A deep-seated concern for the environment and the future pattern and pace of development is one of the most striking phenomena among school children over the past l0 years. Many classroom projects have been built around this interest and the demand from children themselves seems to be insatiable, even if the staying power is sometimes lacking.

One such school student, 13-year-old Alex Johnston, decided that the way to make a lasting impact was by persuading her father to type her letters on his ageing typewriter, each one expressing her opinions in correspondence with that indefinable group, the Great and the Good.

Her letters, and the replies they drew, published in Lifelines, co-authored with long-term conservationist Jonathon Porritt, are a blueprint for a world based on compassion and common sense. Most of her carefully-selected correspondents agree, but are as powerless as she is to turn the plan into a reality.

Much of the book deals with everyday conservation matters, but Alex ventures into the wider issues associated with the dangers of too-rapid development - destruction of the rain forests, modern farming practices, product labelling, the tyranny of private transport, and global over-population. Testing her ideas against the opinions of people who ought to know better, her letters and the replies they generate are a fascinating effort by one 13-year-old to halt the decline created by the developed world’s search for continued economic growth, indifferent to the consequences for the rest of the population without power.

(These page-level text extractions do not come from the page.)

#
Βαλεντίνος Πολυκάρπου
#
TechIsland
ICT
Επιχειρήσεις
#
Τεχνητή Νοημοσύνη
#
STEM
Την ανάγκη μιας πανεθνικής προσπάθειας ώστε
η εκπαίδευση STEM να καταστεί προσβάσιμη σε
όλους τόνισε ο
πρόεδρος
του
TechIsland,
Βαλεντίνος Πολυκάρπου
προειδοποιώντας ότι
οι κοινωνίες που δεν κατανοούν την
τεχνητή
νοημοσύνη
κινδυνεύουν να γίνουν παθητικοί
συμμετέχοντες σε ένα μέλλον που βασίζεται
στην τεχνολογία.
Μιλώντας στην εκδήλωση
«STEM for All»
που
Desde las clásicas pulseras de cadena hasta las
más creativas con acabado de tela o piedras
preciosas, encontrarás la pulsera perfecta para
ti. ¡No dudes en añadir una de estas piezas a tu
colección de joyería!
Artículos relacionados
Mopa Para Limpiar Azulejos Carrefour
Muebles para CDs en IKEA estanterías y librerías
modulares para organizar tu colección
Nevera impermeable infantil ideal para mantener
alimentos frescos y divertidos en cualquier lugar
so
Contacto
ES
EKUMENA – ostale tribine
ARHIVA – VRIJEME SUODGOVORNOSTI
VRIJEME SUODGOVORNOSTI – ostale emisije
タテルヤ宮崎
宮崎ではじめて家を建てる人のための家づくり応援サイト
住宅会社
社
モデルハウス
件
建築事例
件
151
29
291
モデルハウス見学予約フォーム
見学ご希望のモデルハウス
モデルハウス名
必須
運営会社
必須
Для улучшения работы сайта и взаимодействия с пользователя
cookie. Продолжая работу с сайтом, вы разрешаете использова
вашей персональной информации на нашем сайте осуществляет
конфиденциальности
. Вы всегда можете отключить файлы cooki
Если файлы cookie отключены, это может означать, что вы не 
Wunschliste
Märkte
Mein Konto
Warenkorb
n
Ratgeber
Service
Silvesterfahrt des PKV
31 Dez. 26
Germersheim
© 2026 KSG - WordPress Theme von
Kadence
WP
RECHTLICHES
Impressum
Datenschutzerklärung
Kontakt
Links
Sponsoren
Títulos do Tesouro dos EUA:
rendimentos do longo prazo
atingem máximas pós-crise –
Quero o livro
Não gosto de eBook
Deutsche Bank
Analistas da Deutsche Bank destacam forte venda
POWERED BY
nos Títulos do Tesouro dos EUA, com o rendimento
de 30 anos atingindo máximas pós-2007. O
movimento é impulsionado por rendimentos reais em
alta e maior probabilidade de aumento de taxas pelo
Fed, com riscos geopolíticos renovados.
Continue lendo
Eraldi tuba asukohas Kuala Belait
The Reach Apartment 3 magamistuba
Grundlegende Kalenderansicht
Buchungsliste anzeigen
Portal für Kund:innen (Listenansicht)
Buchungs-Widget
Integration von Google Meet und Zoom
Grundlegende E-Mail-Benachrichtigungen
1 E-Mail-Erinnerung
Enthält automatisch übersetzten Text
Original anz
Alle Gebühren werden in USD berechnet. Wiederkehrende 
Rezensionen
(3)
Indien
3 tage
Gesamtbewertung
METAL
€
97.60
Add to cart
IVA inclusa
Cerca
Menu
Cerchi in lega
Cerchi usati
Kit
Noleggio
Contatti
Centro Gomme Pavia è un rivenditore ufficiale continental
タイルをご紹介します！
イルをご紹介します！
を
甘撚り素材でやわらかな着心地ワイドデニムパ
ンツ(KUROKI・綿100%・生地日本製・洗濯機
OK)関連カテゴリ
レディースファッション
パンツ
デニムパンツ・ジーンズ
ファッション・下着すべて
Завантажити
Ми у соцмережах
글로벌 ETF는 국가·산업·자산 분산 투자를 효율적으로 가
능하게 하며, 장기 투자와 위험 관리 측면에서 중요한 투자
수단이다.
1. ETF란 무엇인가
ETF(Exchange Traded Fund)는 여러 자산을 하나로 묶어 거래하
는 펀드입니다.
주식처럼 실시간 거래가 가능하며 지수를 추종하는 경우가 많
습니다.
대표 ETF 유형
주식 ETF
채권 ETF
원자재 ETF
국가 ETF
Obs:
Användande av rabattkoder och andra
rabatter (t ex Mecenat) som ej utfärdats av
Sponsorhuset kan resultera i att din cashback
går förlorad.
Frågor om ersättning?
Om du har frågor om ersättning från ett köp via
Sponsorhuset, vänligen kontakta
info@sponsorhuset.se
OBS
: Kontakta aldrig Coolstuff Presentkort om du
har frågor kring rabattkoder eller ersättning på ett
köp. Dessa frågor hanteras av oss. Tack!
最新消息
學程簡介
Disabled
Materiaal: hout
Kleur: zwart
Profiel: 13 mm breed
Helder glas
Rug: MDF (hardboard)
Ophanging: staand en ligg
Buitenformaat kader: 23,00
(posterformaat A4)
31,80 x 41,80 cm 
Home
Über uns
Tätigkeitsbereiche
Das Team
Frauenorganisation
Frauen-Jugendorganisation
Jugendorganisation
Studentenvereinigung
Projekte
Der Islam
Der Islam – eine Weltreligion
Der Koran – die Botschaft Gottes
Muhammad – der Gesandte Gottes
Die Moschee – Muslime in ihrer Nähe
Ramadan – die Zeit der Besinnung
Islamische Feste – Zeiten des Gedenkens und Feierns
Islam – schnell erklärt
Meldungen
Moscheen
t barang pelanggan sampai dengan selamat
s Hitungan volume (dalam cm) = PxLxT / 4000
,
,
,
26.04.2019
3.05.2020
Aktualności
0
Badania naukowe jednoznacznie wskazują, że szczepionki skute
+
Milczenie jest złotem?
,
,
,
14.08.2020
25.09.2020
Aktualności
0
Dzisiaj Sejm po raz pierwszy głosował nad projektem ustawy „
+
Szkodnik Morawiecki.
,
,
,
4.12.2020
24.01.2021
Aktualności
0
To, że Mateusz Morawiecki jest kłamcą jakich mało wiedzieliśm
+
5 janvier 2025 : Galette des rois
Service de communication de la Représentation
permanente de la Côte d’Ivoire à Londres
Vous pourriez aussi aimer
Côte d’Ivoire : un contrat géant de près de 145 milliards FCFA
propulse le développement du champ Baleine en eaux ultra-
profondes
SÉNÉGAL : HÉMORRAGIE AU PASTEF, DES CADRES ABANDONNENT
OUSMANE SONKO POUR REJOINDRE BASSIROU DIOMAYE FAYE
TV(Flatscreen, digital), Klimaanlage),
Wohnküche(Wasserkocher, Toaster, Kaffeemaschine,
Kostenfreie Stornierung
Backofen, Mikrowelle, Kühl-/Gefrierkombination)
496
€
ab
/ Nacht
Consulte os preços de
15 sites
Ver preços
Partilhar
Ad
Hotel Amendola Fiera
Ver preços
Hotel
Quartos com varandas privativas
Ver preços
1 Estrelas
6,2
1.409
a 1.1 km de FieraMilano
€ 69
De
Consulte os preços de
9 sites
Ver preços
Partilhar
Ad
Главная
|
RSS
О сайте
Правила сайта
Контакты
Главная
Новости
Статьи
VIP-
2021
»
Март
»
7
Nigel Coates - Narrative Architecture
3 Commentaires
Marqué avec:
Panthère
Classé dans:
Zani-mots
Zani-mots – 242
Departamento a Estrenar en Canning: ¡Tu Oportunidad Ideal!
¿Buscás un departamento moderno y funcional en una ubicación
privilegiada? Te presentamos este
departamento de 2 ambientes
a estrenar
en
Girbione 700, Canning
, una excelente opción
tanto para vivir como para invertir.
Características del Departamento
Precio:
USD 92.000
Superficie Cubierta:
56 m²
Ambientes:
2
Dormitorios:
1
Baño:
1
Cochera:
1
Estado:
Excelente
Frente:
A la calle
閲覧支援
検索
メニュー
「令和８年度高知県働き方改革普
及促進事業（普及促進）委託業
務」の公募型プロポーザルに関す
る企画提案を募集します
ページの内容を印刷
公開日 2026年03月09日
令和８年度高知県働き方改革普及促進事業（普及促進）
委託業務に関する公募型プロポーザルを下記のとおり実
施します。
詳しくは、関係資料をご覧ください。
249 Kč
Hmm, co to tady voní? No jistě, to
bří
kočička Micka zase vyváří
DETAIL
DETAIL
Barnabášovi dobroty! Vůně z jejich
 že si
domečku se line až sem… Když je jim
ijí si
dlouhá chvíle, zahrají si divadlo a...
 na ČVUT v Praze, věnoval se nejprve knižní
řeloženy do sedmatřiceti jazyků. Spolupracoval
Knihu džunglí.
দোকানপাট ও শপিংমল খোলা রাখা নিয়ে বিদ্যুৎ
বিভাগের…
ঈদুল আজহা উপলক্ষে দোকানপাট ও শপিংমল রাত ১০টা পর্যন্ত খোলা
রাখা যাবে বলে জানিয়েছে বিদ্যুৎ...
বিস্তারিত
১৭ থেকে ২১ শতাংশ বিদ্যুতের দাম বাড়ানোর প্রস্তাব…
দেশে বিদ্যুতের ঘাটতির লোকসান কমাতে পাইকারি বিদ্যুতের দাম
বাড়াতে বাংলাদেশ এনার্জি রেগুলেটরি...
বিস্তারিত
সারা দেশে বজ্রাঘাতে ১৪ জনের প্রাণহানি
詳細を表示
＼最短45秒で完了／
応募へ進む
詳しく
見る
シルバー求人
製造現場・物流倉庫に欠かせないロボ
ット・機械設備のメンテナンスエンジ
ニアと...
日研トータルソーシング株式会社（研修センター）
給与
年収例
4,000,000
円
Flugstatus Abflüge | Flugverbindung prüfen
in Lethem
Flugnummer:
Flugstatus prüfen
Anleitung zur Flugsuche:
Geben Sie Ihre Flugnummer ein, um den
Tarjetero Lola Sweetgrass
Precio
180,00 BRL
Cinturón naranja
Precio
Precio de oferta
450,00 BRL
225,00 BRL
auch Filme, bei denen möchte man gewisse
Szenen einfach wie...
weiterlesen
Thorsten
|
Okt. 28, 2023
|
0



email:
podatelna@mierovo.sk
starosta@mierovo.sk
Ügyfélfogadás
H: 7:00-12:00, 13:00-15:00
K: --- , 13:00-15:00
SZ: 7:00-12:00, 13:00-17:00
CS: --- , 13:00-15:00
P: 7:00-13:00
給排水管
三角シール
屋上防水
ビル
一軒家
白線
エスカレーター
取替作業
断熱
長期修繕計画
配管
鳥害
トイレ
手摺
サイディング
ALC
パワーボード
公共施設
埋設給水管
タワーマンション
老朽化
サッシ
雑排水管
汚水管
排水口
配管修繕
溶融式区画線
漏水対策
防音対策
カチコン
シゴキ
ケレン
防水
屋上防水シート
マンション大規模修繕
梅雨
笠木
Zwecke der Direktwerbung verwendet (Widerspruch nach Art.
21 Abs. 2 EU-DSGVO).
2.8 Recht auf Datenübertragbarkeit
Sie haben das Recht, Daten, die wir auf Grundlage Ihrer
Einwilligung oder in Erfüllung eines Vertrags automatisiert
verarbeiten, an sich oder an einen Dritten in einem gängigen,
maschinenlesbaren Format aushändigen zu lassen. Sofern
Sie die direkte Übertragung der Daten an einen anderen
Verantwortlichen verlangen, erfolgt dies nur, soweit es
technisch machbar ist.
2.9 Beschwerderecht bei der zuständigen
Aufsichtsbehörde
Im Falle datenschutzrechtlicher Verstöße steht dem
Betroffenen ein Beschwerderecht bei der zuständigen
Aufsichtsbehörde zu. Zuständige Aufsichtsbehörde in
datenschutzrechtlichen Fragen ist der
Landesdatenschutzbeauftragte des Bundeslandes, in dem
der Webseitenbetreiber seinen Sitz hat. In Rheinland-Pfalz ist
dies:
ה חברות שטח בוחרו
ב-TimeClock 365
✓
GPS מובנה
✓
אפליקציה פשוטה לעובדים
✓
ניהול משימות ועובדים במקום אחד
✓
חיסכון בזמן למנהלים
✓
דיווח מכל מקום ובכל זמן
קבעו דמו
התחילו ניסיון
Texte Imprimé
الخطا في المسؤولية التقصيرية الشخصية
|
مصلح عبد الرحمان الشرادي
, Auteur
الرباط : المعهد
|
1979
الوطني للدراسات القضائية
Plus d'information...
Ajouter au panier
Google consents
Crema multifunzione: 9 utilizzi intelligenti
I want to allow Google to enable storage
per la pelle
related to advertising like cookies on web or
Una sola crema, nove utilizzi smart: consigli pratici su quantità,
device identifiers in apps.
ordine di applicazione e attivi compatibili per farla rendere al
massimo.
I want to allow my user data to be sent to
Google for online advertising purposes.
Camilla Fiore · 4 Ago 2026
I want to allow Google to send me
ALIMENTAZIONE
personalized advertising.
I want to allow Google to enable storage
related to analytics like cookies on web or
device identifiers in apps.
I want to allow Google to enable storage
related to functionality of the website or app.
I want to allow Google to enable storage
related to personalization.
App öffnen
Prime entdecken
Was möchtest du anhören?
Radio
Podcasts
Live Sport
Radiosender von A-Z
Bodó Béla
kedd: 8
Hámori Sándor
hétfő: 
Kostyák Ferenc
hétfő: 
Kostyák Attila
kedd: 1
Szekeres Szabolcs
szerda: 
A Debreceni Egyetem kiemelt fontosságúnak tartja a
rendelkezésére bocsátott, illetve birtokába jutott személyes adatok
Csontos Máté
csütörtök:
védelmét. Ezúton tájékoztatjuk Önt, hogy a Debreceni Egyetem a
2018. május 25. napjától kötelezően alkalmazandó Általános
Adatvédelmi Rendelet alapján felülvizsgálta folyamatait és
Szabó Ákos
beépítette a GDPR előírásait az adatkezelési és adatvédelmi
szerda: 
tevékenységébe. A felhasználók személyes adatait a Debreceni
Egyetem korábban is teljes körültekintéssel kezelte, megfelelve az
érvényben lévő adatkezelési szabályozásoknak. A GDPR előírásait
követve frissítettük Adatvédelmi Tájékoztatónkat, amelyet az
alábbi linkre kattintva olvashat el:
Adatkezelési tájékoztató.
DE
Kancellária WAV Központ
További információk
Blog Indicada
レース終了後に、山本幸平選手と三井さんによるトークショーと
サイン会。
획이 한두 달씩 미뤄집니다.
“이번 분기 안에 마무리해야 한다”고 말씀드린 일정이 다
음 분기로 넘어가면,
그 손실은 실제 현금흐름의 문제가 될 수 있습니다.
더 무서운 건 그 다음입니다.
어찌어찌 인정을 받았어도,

Alex’s letters are a combination of naivety and ruthless child-like reasoning. Their directness makes adult evasion obvious, exposing the pomposity and lack of comprehension of a number of her distinguished correspondents. MPs, Government Ministers, and the Archbishop of Canterbury and his officials fare worst; not surprisingly well-known environmentalists (James Lovelock, Sir Max Nicholson, Oliver Rackham, Anita Roddick) emerge with greater credit.

Perhaps the most revealing section deals with the issue of over-population. Alex’s timing was impeccable - the International Conference on Population and Development was under way as she carried out her correspondence. While two MPs, one Conservative, one Labour, found time to enter into a true dialogue with her, Baroness Chalker, the overseas aid minister, left it to a civil servant to send a stock two paragraph reply enclosing a leaflet and referring her to a published speech.

The immensity of the task is shown by a final series of replies to a request for a peep into the future. Tinged with pessimism, they paint an unappealing picture of the environmental legacy we are leaving for future generations. But Alex’s postcript displays an optimism that engaging powerful people in a reasoned dialogue can produce changed attitudes - and perhaps tip the balance in favour of a better future.